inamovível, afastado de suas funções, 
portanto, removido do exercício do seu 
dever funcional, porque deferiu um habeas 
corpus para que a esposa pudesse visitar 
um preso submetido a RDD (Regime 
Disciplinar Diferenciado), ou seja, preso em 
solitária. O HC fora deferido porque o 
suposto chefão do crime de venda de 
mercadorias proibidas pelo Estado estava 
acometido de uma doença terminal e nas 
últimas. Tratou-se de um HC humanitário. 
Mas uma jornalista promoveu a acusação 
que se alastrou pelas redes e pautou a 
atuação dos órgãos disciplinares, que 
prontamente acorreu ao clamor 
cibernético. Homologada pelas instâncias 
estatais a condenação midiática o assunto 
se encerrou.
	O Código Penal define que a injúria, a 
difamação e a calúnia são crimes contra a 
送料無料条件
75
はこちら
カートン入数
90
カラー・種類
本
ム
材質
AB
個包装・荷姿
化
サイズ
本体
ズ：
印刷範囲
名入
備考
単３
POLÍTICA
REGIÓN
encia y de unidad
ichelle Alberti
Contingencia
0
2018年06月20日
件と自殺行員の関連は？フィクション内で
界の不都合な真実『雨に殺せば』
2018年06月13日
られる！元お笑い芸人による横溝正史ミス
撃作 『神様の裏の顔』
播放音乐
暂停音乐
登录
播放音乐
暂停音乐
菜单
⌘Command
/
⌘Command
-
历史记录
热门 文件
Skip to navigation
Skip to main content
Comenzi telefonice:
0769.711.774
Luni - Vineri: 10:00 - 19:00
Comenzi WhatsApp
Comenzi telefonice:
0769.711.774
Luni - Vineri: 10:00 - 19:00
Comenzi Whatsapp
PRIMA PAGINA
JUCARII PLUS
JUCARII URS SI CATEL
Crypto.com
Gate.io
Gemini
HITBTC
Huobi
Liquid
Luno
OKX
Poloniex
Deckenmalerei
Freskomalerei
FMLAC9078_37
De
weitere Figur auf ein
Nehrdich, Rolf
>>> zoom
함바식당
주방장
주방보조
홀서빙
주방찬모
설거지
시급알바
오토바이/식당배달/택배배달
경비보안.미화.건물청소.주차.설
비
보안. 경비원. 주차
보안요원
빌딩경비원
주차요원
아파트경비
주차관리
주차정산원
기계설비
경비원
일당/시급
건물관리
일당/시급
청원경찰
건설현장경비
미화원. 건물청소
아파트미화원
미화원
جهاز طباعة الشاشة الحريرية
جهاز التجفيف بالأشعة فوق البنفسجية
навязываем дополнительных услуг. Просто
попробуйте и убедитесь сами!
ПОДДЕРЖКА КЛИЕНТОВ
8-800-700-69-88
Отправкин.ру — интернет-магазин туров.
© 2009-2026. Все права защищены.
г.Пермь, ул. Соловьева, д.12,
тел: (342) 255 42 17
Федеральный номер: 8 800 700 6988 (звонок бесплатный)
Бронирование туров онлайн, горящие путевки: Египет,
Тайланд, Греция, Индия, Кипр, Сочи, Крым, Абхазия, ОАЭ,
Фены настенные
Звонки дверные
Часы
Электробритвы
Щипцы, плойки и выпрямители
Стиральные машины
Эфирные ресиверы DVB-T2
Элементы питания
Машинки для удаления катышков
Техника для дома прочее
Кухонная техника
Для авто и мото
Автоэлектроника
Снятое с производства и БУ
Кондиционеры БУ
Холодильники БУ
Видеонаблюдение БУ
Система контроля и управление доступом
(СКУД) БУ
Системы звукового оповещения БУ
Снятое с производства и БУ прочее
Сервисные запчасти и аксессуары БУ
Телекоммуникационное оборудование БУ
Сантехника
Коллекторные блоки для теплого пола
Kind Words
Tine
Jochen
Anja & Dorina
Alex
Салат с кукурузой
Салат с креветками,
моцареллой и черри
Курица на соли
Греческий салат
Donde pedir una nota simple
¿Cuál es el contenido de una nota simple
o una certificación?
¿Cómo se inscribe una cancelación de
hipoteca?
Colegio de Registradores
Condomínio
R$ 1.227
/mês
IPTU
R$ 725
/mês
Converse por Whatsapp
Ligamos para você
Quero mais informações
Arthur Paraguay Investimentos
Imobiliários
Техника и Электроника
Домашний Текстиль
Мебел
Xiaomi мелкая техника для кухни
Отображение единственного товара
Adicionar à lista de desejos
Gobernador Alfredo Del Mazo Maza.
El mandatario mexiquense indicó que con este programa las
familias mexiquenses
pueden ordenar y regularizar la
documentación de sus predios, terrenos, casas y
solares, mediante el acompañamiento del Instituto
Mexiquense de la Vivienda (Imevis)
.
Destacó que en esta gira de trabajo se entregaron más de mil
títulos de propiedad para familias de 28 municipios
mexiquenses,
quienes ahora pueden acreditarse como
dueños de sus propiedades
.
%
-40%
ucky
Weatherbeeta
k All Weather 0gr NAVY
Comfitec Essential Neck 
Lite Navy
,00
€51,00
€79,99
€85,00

----------

Required work → Reproduce every record above line by line, with each character, space, and line break unchanged.

Expected answer →
inamovível, afastado de suas funções, 
portanto, removido do exercício do seu 
dever funcional, porque deferiu um habeas 
corpus para que a esposa pudesse visitar 
um preso submetido a RDD (Regime 
Disciplinar Diferenciado), ou seja, preso em 
solitária. O HC fora deferido porque o 
suposto chefão do crime de venda de 
mercadorias proibidas pelo Estado estava 
acometido de uma doença terminal e nas 
últimas. Tratou-se de um HC humanitário. 
Mas uma jornalista promoveu a acusação 
que se alastrou pelas redes e pautou a 
atuação dos órgãos disciplinares, que 
prontamente acorreu ao clamor 
cibernético. Homologada pelas instâncias 
estatais a condenação midiática o assunto 
se encerrou.
	O Código Penal define que a injúria, a 
difamação e a calúnia são crimes contra a 
送料無料条件
75
はこちら
カートン入数
90
カラー・種類
本
ム
材質
AB
個包装・荷姿
化
サイズ
本体
ズ：
印刷範囲
名入
備考
単３
POLÍTICA
REGIÓN
encia y de unidad
ichelle Alberti
Contingencia
0
2018年06月20日
件と自殺行員の関連は？フィクション内で
界の不都合な真実『雨に殺せば』
2018年06月13日
られる！元お笑い芸人による横溝正史ミス
撃作 『神様の裏の顔』
播放音乐
暂停音乐
登录
播放音乐
暂停音乐
菜单
⌘Command
/
⌘Command
-
历史记录
热门 文件
Skip to navigation
Skip to main content
Comenzi telefonice:
0769.711.774
Luni - Vineri: 10:00 - 19:00
Comenzi WhatsApp
Comenzi telefonice:
0769.711.774
Luni - Vineri: 10:00 - 19:00
Comenzi Whatsapp
PRIMA PAGINA
JUCARII PLUS
JUCARII URS SI CATEL
Crypto.com
Gate.io
Gemini
HITBTC
Huobi
Liquid
Luno
OKX
Poloniex
Deckenmalerei
Freskomalerei
FMLAC9078_37
De
weitere Figur auf ein
Nehrdich, Rolf
>>> zoom
함바식당
주방장
주방보조
홀서빙
주방찬모
설거지
시급알바
오토바이/식당배달/택배배달
경비보안.미화.건물청소.주차.설
비
보안. 경비원. 주차
보안요원
빌딩경비원
주차요원
아파트경비
주차관리
주차정산원
기계설비
경비원
일당/시급
건물관리
일당/시급
청원경찰
건설현장경비
미화원. 건물청소
아파트미화원
미화원
جهاز طباعة الشاشة الحريرية
جهاز التجفيف بالأشعة فوق البنفسجية
навязываем дополнительных услуг. Просто
попробуйте и убедитесь сами!
ПОДДЕРЖКА КЛИЕНТОВ
8-800-700-69-88
Отправкин.ру — интернет-магазин туров.
© 2009-2026. Все права защищены.
г.Пермь, ул. Соловьева, д.12,
тел: (342) 255 42 17
Федеральный номер: 8 800 700 6988 (звонок бесплатный)
Бронирование туров онлайн, горящие путевки: Египет,
Тайланд, Греция, Индия, Кипр, Сочи, Крым, Абхазия, ОАЭ,
Фены настенные
Звонки дверные
Часы
Электробритвы
Щипцы, плойки и выпрямители
Стиральные машины
Эфирные ресиверы DVB-T2
Элементы питания
Машинки для удаления катышков
Техника для дома прочее
Кухонная техника
Для авто и мото
Автоэлектроника
Снятое с производства и БУ
Кондиционеры БУ
Холодильники БУ
Видеонаблюдение БУ
Система контроля и управление доступом
(СКУД) БУ
Системы звукового оповещения БУ
Снятое с производства и БУ прочее
Сервисные запчасти и аксессуары БУ
Телекоммуникационное оборудование БУ
Сантехника
Коллекторные блоки для теплого пола
Kind Words
Tine
Jochen
Anja & Dorina
Alex
Салат с кукурузой
Салат с креветками,
моцареллой и черри
Курица на соли
Греческий салат
Donde pedir una nota simple
¿Cuál es el contenido de una nota simple
o una certificación?
¿Cómo se inscribe una cancelación de
hipoteca?
Colegio de Registradores
Condomínio
R$ 1.227
/mês
IPTU
R$ 725
/mês
Converse por Whatsapp
Ligamos para você
Quero mais informações
Arthur Paraguay Investimentos
Imobiliários
Техника и Электроника
Домашний Текстиль
Мебел
Xiaomi мелкая техника для кухни
Отображение единственного товара
Adicionar à lista de desejos
Gobernador Alfredo Del Mazo Maza.
El mandatario mexiquense indicó que con este programa las
familias mexiquenses
pueden ordenar y regularizar la
documentación de sus predios, terrenos, casas y
solares, mediante el acompañamiento del Instituto
Mexiquense de la Vivienda (Imevis)
.
Destacó que en esta gira de trabajo se entregaron más de mil
títulos de propiedad para familias de 28 municipios
mexiquenses,
quienes ahora pueden acreditarse como
dueños de sus propiedades
.
%
-40%
ucky
Weatherbeeta
k All Weather 0gr NAVY
Comfitec Essential Neck 
Lite Navy
,00
€51,00
€79,99
€85,00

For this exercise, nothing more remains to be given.